この要件と等置されているのが,自己自身の説明のために自己の本性essentia以外には何も要してはならないということでした。このふたつの条件が等置できるということは,このときのスピノザは,事物の本性はその事物が発生する原因を示すことはないと考えていた可能性が高くなります。
次にあげられている要件が,その定義が与えられれば,それが存在するか否かという問題が発生してはならないということです。ということはスピノザは,事物の本性はその事物の発生する原因を示すことはないのだけれど,その本性が与えられれば,それが存在するか否かという問題が生じないということはあり得ると考えていたと解する必要があるでしょう。

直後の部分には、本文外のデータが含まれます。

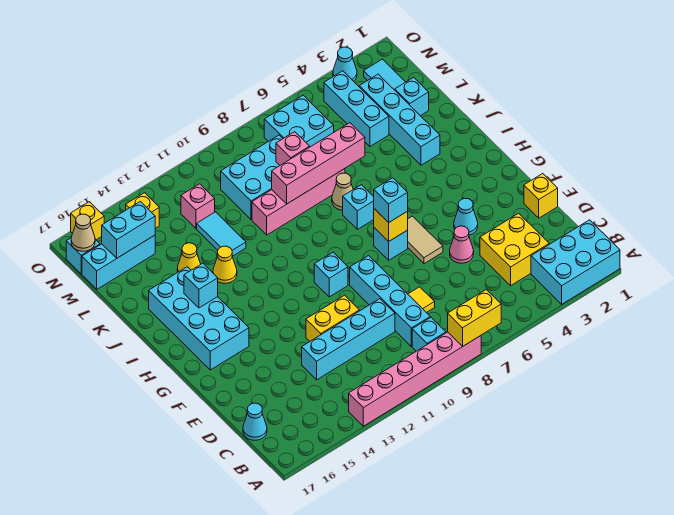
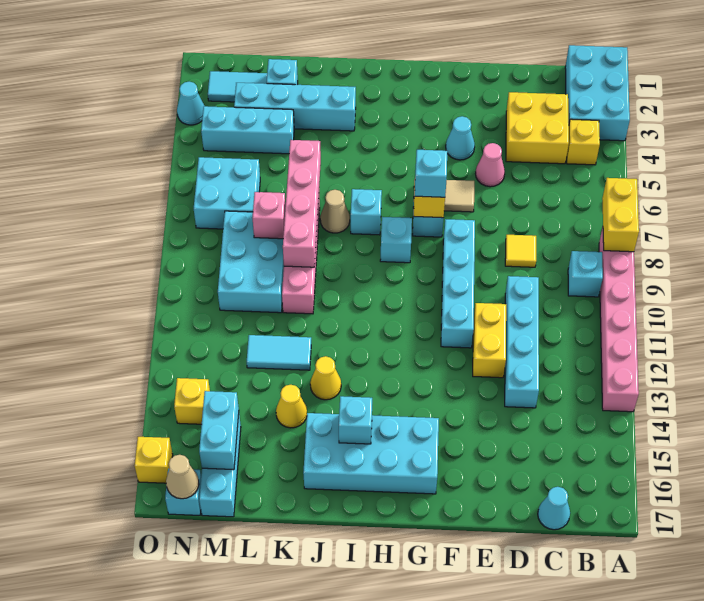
cyan brick C9:F9 level 1 -> cyan brick F8:F11 level 1
yellow brick E1 level 1 -> yellow brick B4 level 1
cyan brick G10 level 1 -> cyan brick H8 level 1
pink brick M12 level 1 -> none

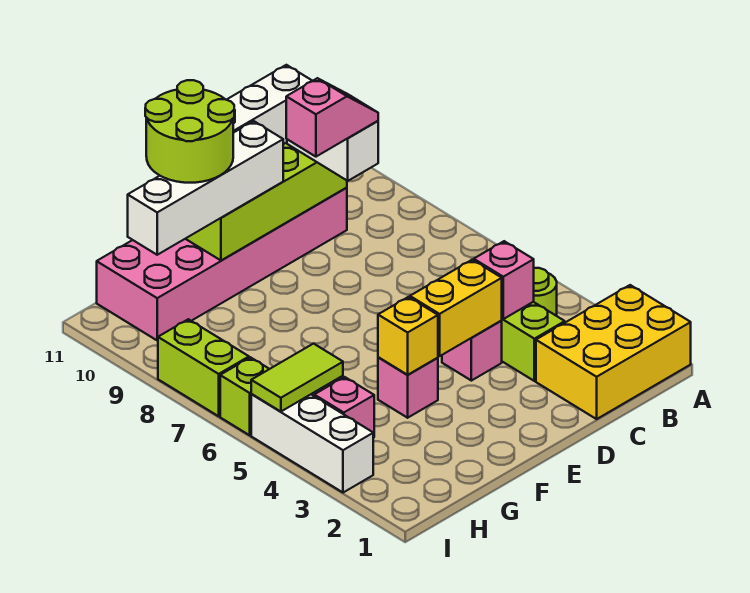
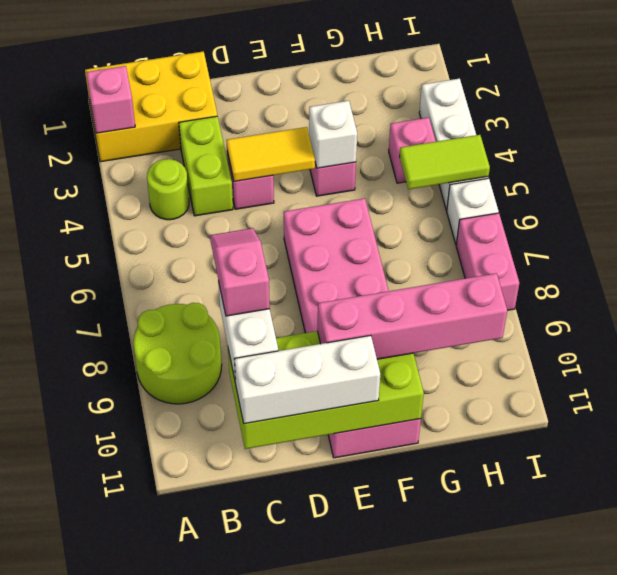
pink brick C4 level 2 -> pink brick A2 level 2
pink slope C9:D9 level 4 top D -> pink slope C8:C9 level 4 top 9
pink brick C10:H11 level 1 -> pink brick E6:F11 level 1
yellow brick D4:E4 level 2 -> yellow tile D4:E4 level 2
white brick E10:H10 level 3 -> pink brick E10:H10 level 3
yellow brick F4 level 2 -> white brick F4 level 2
lime round brick F10:G11 level 4 -> lime round brick A8:B9 level 1
lime brick I6 level 1 -> white brick I6 level 1
lime brick I7:I8 level 1 -> pink brick I7:I8 level 1

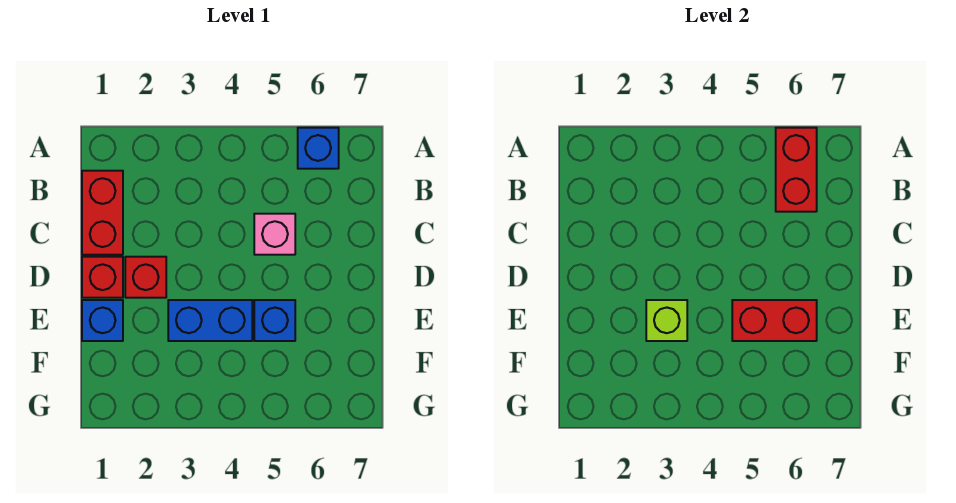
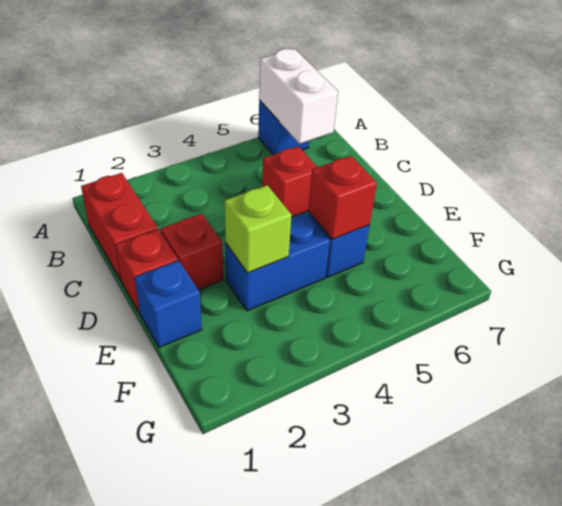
red brick A6:B6 level 2 -> white brick A6:B6 level 2
pink brick C5 level 1 -> red brick C5 level 1
red brick E5:E6 level 2 -> red brick E5 level 2

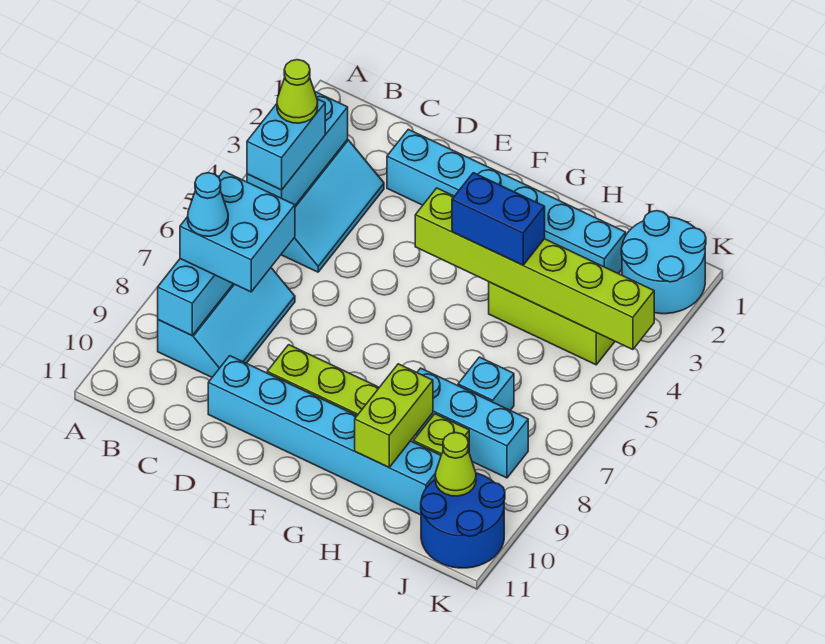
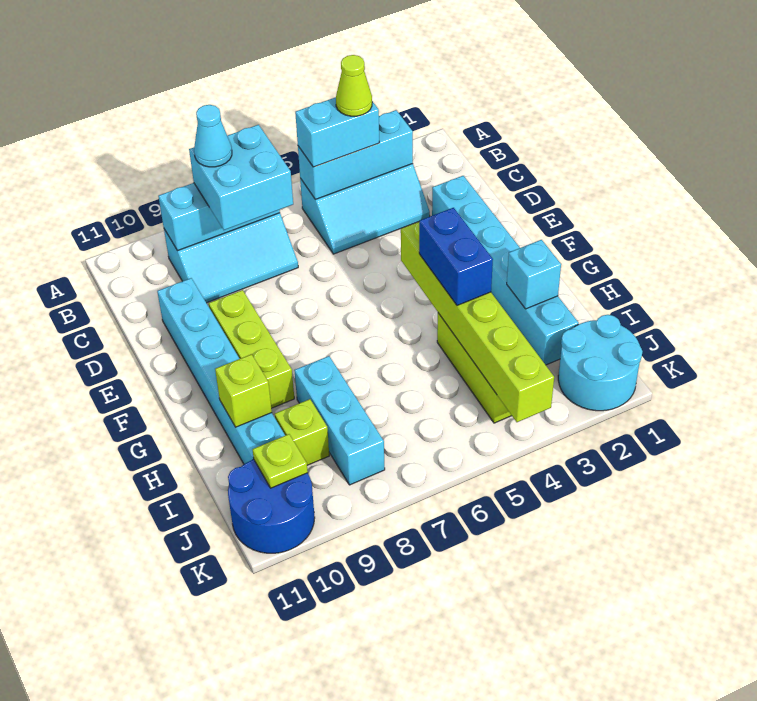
lime brick H9:H10 level 2 -> lime brick H10 level 2
cyan brick I7 level 1 -> cyan brick H2 level 2
lime cone J10 level 2 -> lime plate J10 level 2

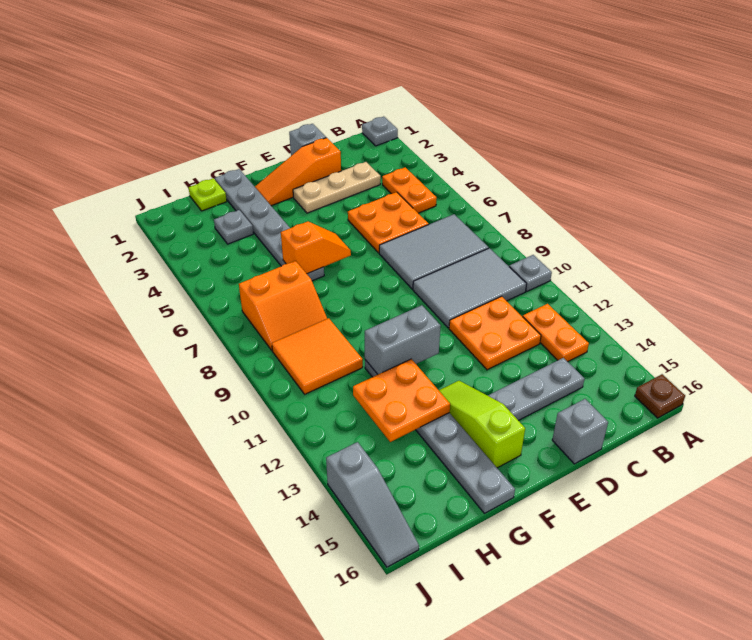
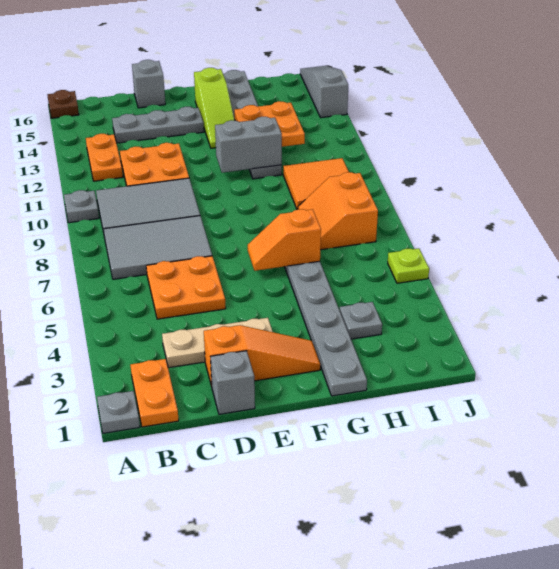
orange plate B4:B5 level 1 -> orange plate B1:B2 level 1
lime plate H1 level 1 -> lime plate J5 level 1
orange slope H7:I8 level 1 top 7 -> orange slope H7:I8 level 1 top I

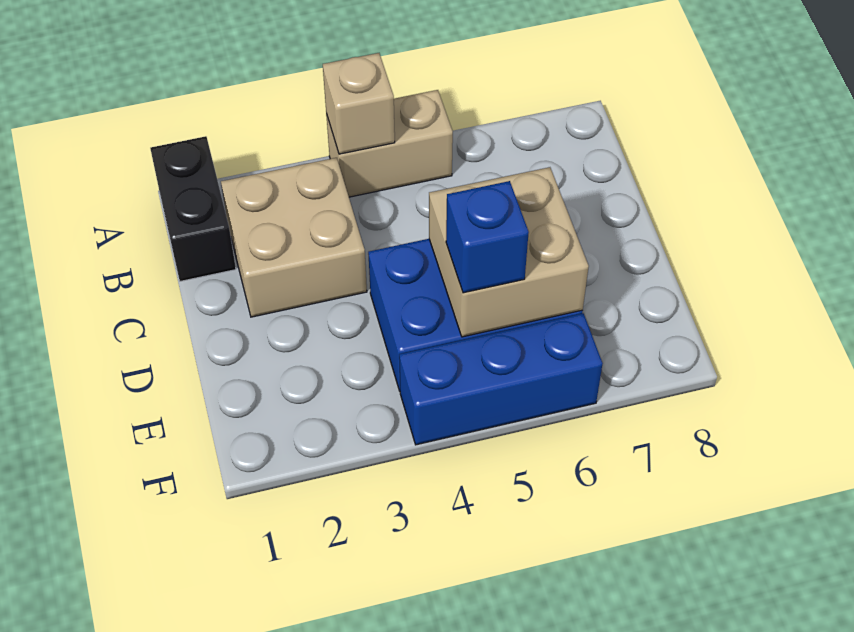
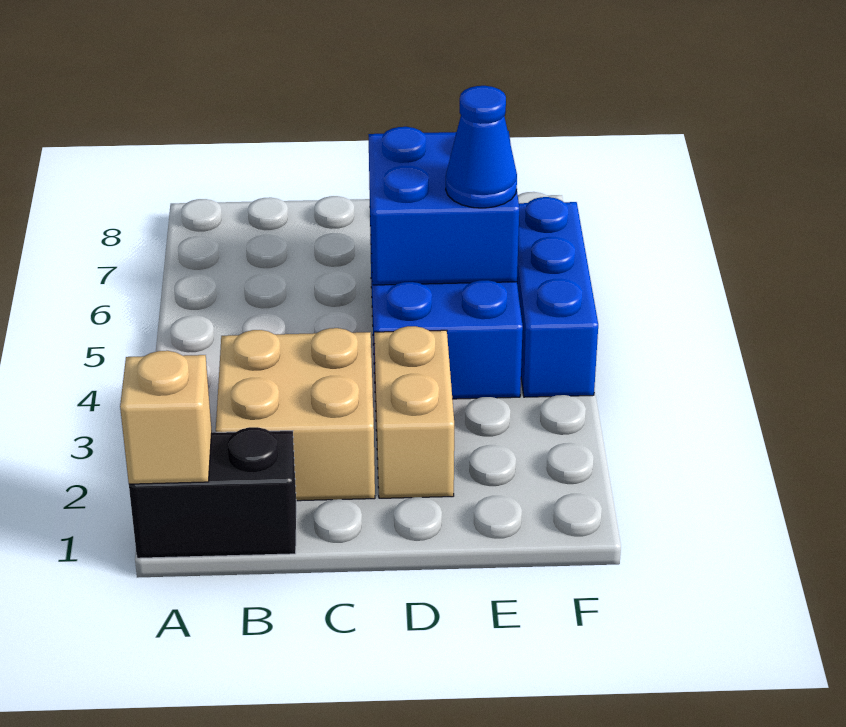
tan brick A4:A5 level 1 -> tan brick D2:D3 level 1
tan brick A4 level 2 -> tan brick A1 level 2
tan brick D5:E6 level 2 -> blue brick D5:E6 level 2
blue brick E5 level 3 -> blue cone E5 level 3

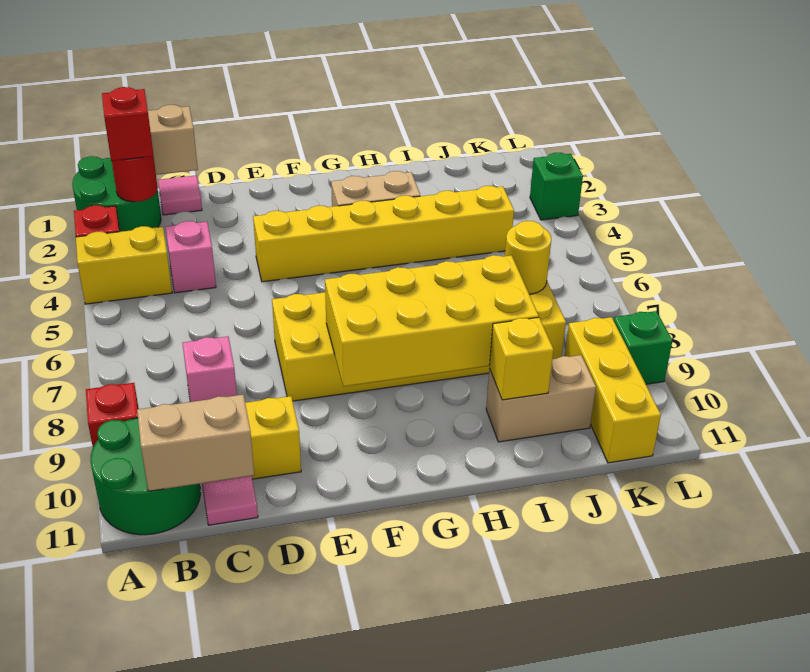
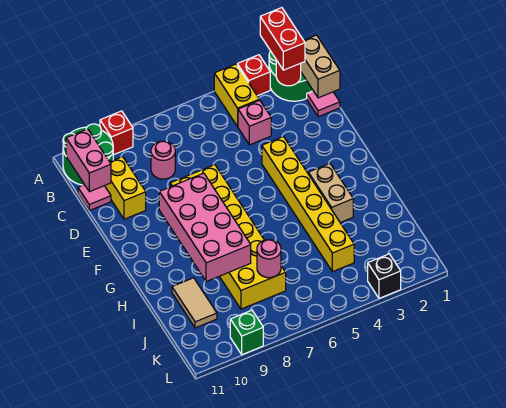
red brick B2 level 3 -> red brick A2:B2 level 3
tan brick B11:C11 level 2 -> pink brick B11:C11 level 2
pink brick C8 level 1 -> pink round brick C8 level 1
yellow brick F8:I9 level 2 -> pink brick F8:I9 level 2
tan brick I10:J10 level 1 -> tan tile I10:J10 level 1
yellow brick I10 level 2 -> none
yellow round brick J7 level 2 -> pink round brick J7 level 2
yellow brick K9:K11 level 1 -> none
green brick L3 level 1 -> black brick L3 level 1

第一部定義一によって,本性が存在を含むessentia involvit existentiamもののことを自己原因causam suiといいます。自己原因が上述の要件を満たすように組み入れられるためには,自己原因はその事物が発生する原因ではないという解釈をするほかありません。しかしもしそうでなければ自己原因なしに,その本性が与えられればその存在が必然的にnecessario鼎立するような定義が存在するという解釈が必要になります。実はデカルトRené Descartesは,ある事柄が事物の本性に含まれるということを,その事柄がその事物について真verumであるという主旨の定義を立てることによって,後者の解釈が可能であるという議論を組み立てています。これは説明すると煩雑になりますのでここでは省略しますが,詳しいことは『デカルトの哲学原理Renati des Cartes principiorum philosophiae pars Ⅰ,et Ⅱ, more geometrico demonstratae』の第一部定理五を参照してください。
僕はここでのスピノザは,この議論に該当するような形で,創造されない事物の定義の要件を想定しているのではないかと思うのです。つまり,自己原因という概念notioを必要としないような仕方で定義論を展開していると考えるのです。